There are hundreds, if not thousands, of colors that we have names for in English, and French is no different. Blue, dark blue, light blue, navy blue, cyan, sky blue -- they are all different, but where should you start? Some people suggest starting with one color at a time, such as blue, and learning all the variations of it. However, I have found that this method is not as immediately useful, and while it may build a more expansive vocabulary in the end, it does not produce usable results nearly as quickly. I recommend starting with the basic colors of the rainbow, and adding white, black, gray, and brown, as those are just as common, but no more, because if you try to learn too many at once, you will end up getting confused.
The Basic Colors
Here is a list of the 10 basic colors in French, along with their English equivalents:
red -- rouge
orange -- orange
yellow -- jaune
green -- vert(e)
blue -- bleu(e)
purple -- violet(te)
black -- noir(e)
white -- blanc(he)
grey -- gris(e)
brown -- marron
You will notice that certain colors have addtional letters in parenthesis. As with most adjectives in French, you must change the colors if they are describing a feminine noun, and those changes are found in parenthesis.

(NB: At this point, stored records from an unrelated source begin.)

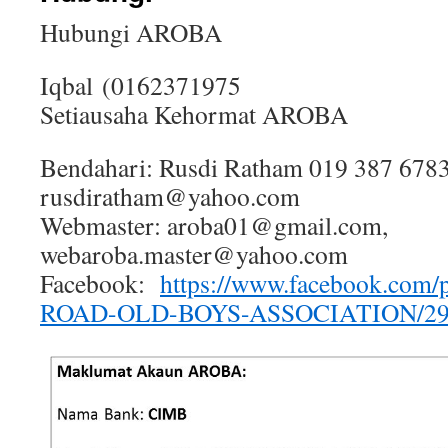
Hubungi AROBA
Iqbal (0162371975
Setiausaha Kehormat AROBA
Bendahari: Rusdi Ratham 019 387 6783
rusdiratham@yahoo.com
Webmaster: aroba01@gmail.com,
webaroba.master@yahoo.com
Facebook:
https://www.facebook.co
ROAD-OLD-BOYS-ASSOCIATION/29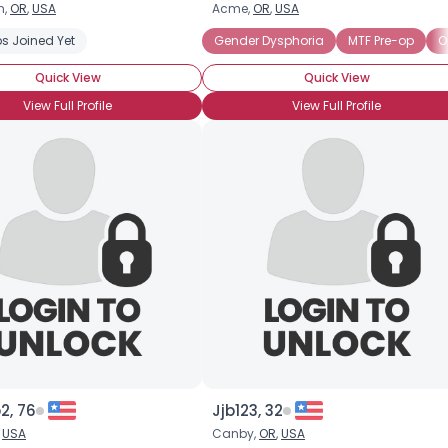
n,
OR
,
USA
Acme,
OR
,
USA
Username, 00
s Joined Yet
Gender Dysphoria
MTF Pre-op
O
City, Country
Quick View
Quick View
About Me
View Full Profile
View Full Profile
Gender
--
Orientation
--
Height
--
Weight
--
Joined Groups
Shared Sites
View Full Profile
2, 76
Jjb123, 32
,
USA
Canby,
OR
,
USA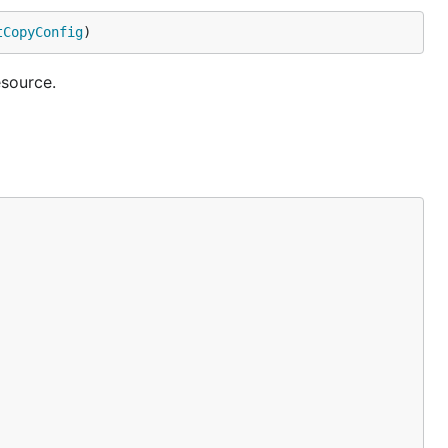
tCopyConfig
)
source.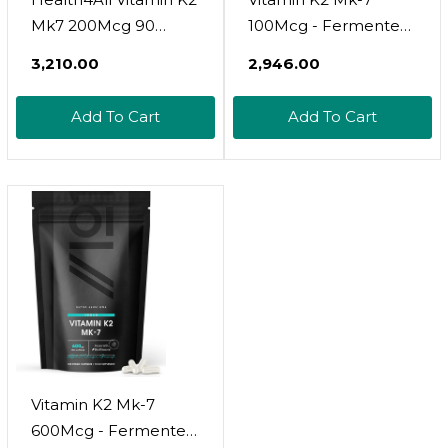
Mk7 200Mcg 90
100Mcg - Fermented
Tablets (V) Natural
Natto Based Vegan
₹3,210.00
₹2,946.00
Vegan Mk7 From
Vitamin K - Supports
Natto Beans
Bone Health - Non-
Add To Cart
Add To Cart
Fermentation. High
Gmo, Halal - 120
Strength K2Mk7
Vegan Capsules
Tablets (Not
Capsules) K2 Vitamin
Supplements. Vit K2
Mk7
Vitamin K2 Mk-7
600Mcg - Fermented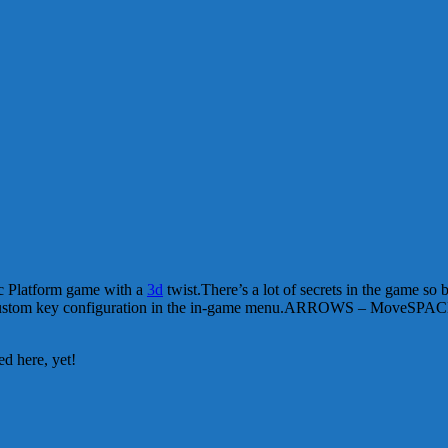
epic Platform game with a
3d
twist.There’s a lot of secrets in the game so 
custom key configuration in the in-game menu.ARROWS – MoveSPAC
d here, yet!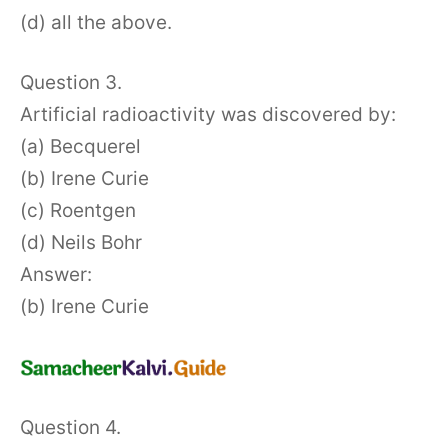
(d) all the above.
Question 3.
Artificial radioactivity was discovered by:
(a) Becquerel
(b) Irene Curie
(c) Roentgen
(d) Neils Bohr
Answer:
(b) Irene Curie
Question 4.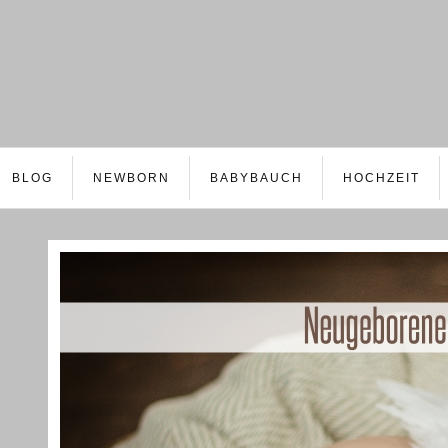
BLOG
NEWBORN
BABYBAUCH
HOCHZEIT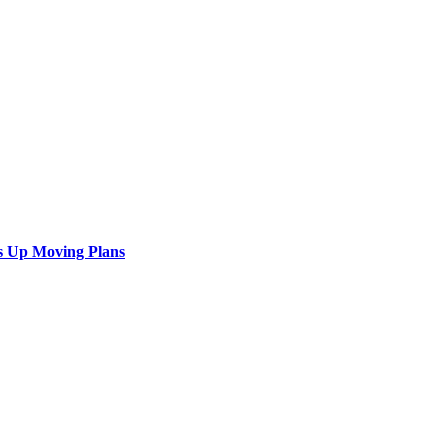
s Up Moving Plans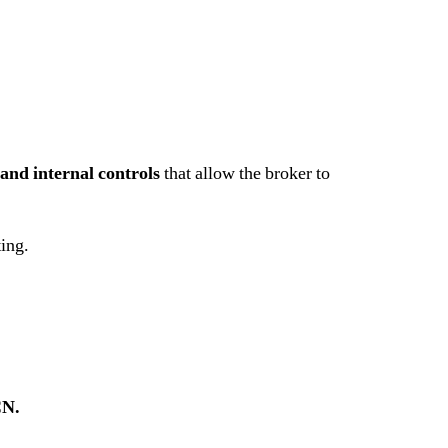
and internal controls
that allow the broker to
ting.
CN.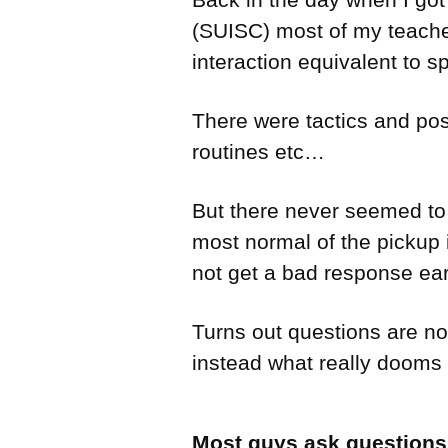
(SUISC) most of my teacher
interaction equivalent to s
There were tactics and pos
routines etc…
But there never seemed to 
most normal of the pickup 
not get a bad response ear
Turns out questions are not
instead what really dooms 
Most guys ask questions l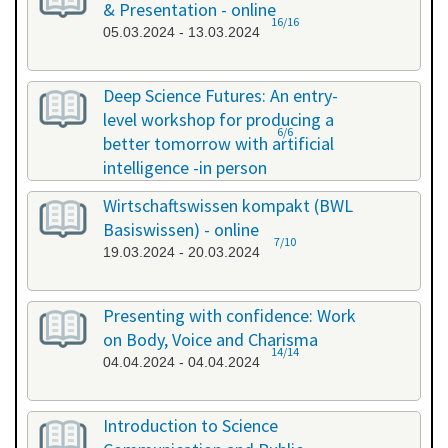
& Presentation - online
16/16
05.03.2024 - 13.03.2024
Deep Science Futures: An entry-
level workshop for producing a
6/6
better tomorrow with artificial
intelligence -in person
18.03.2024 - 18.03.2024
Wirtschaftswissen kompakt (BWL
Basiswissen) - online
7/10
19.03.2024 - 20.03.2024
Presenting with confidence: Work
on Body, Voice and Charisma
14/14
04.04.2024 - 04.04.2024
Introduction to Science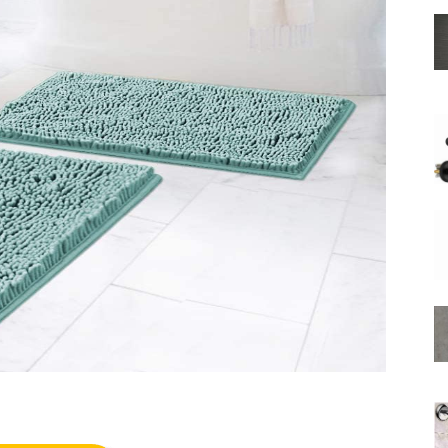
Shower
Hose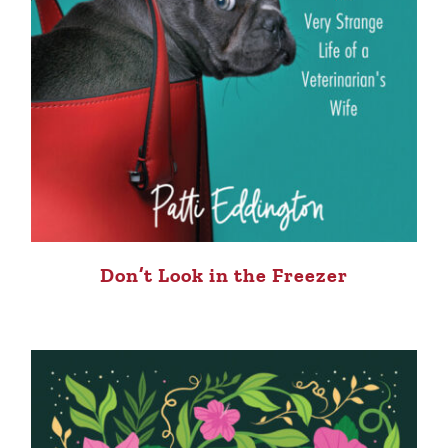
Don’t Look in the Freezer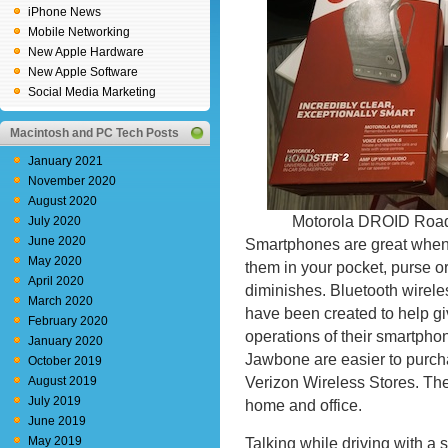
iPhone News
Mobile Networking
New Apple Hardware
New Apple Software
Social Media Marketing
Macintosh and PC Tech Posts
January 2021
November 2020
August 2020
Motorola DROID Road
July 2020
June 2020
Smartphones are great when 
May 2020
them in your pocket, purse or
April 2020
diminishes. Bluetooth wirel
March 2020
have been created to help gi
February 2020
operations of their smartpho
January 2020
Jawbone are easier to purcha
October 2019
Verizon Wireless Stores. The
August 2019
July 2019
home and office.
June 2019
May 2019
Talking while driving with a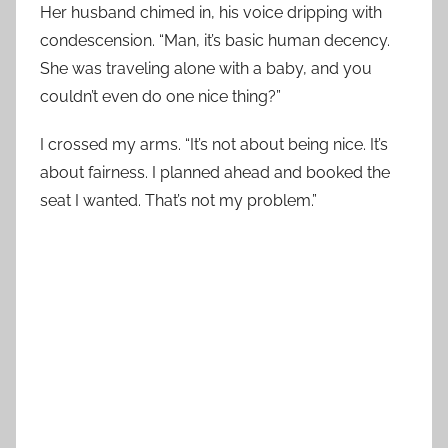
Her husband chimed in, his voice dripping with
condescension. “Man, it’s basic human decency.
She was traveling alone with a baby, and you
couldn’t even do one nice thing?”
I crossed my arms. “It’s not about being nice. It’s
about fairness. I planned ahead and booked the
seat I wanted. That’s not my problem.”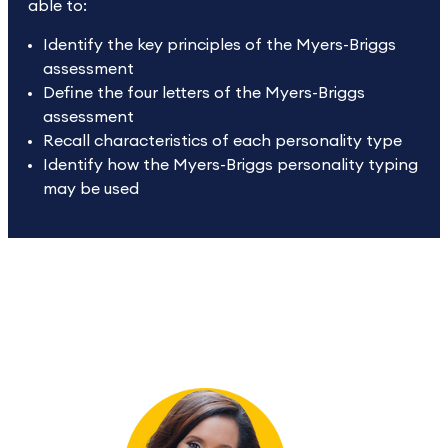
able to:
Identify the key principles of the Myers-Briggs
assessment
Define the four letters of the Myers-Briggs
assessment
Recall characteristics of each personality type
Identify how the Myers-Briggs personality typing
may be used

Violet and blanc are irregular, becoming violette and blanche, and certain colors, those without any additional letters, stay the same no matter the gender of their noun.
How to Remember Colors
Sometimes simple vocabulary such as colors can be more difficult to remember than other vocabulary. One trick that I find useful, especially with adjectives, is to remember the color as it describes something. For example, if you can remember "un chat blanc" and picture a white cat, it is easy to remember. Of course, remembering a blue chicken is not going to help, so try to use combinations that you will likely see in real life. Here are a few suggestions:
un pomme rouge -- a red apple
un orange orange -- an orange orange
le soleil jaune -- yellow sunlight
l'herbe verte -- green grass
le ciel bleu -- the blue sky
une robe violette -- a purple dress
un style noir -- a black pen
un chat blanc -- a white cat
un chien gris -- a grey dog
un arbre marron -- a brown tree
Once you have the basics down, it's time to learn more advanced colors. There are hundreds of different colors, and learning them all individually would be an impossible task. But like English, French uses real life examples to describe the various colors. For example, there is yellow, and there is lemon yellow. There is brown, and there is chocolate brown. You can do the same thing in French. Simply add the describing noun after the name of the base color, and you have the new color. Our two examples:
lemon yellow -- jaune citron
chocolate brown -- marron chocolat
You can do this with a large number of different nouns, almost any combination you can think of. And luckily, even if you use a combination that is not used in French, they will still understand you, as long as you have chosen something with a distinctive color.